The station doors slammed shut behind them. She stood there for a few minutes longer, then walked away.
I
n retrospect, she didn’t have much choice as to where to go next, though as far as she remembered she made no conscious decision, just found herself driving home that way. The vicarage door remained closed after the third ring. But this was the third week of December, the time all good dog collars would be caught up in annual jubilation.
She had made a nice job of the church. The main glass doors had two enormous holly wreaths attached, rich, shiny leaves and fat blood-red berries, with white stenciled snow above them reading:
UNTO US A CHILD IS BORN
. It looked good, she thought. Tasteful. The equivalent of a spiritual glossy. She peered through the window and saw the main altar with more holly and a stunning display of ferns and berries.

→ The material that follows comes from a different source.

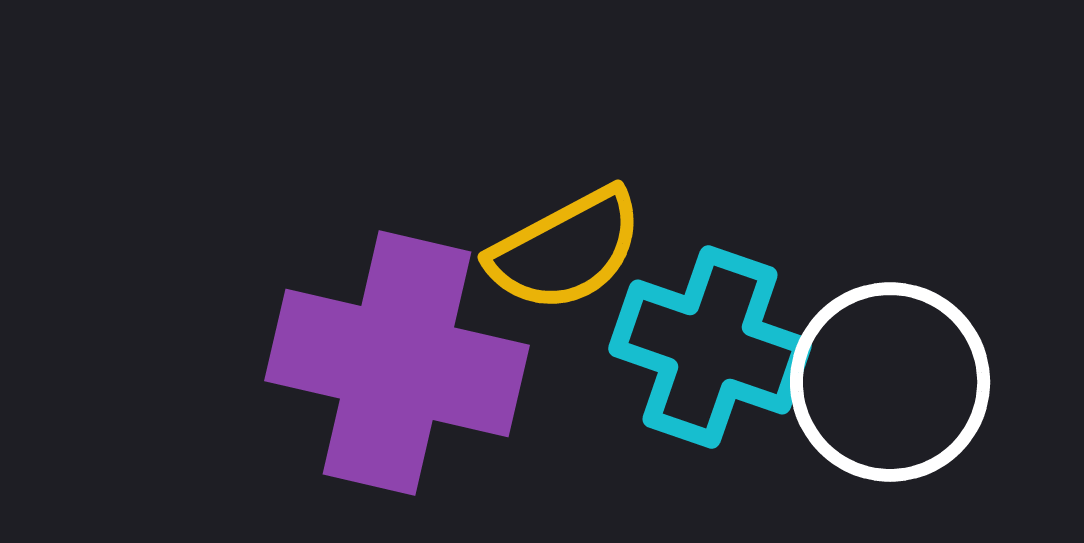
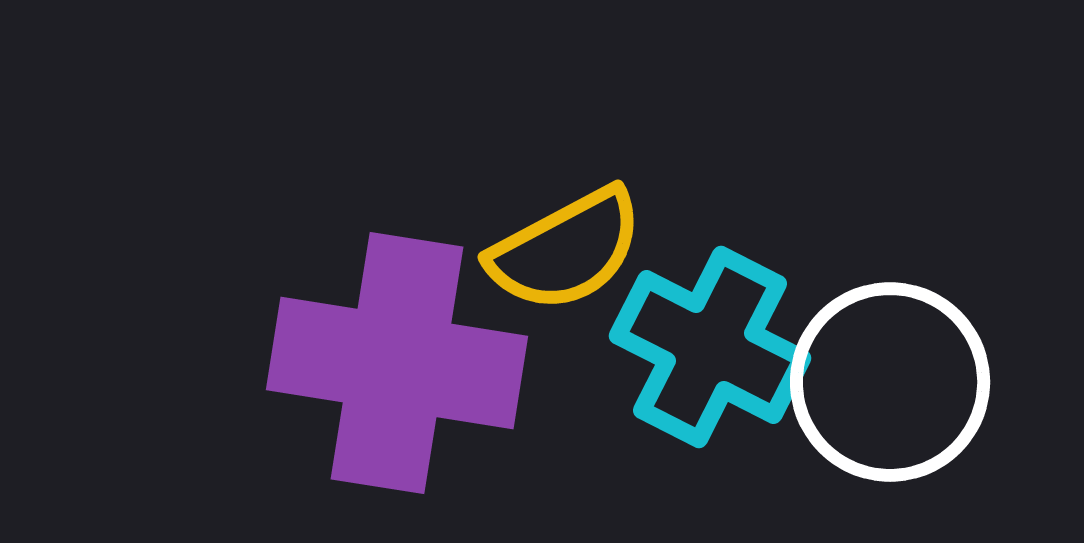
cyan cross: rotated 8 degrees clockwise
purple cross: rotated 4 degrees counterclockwise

But it was not all such successful interior design. To the side, in an alcove that had obviously housed the Nativity, a figure (the reverend?) was on her hands and knees picking up something from the steps, while above her, like some newly apprenticed angel, a man in white overalls was precariously balanced on top of a ladder, arms up to the sky, desperately trying to scrub out a set of giant red letters scrawled on the wall.
MARY SUCKS AND JESUS FUC
. . . The plaster around the missing two letters was already a messy, lurid pink. From the look of the stain this was more than ketchup.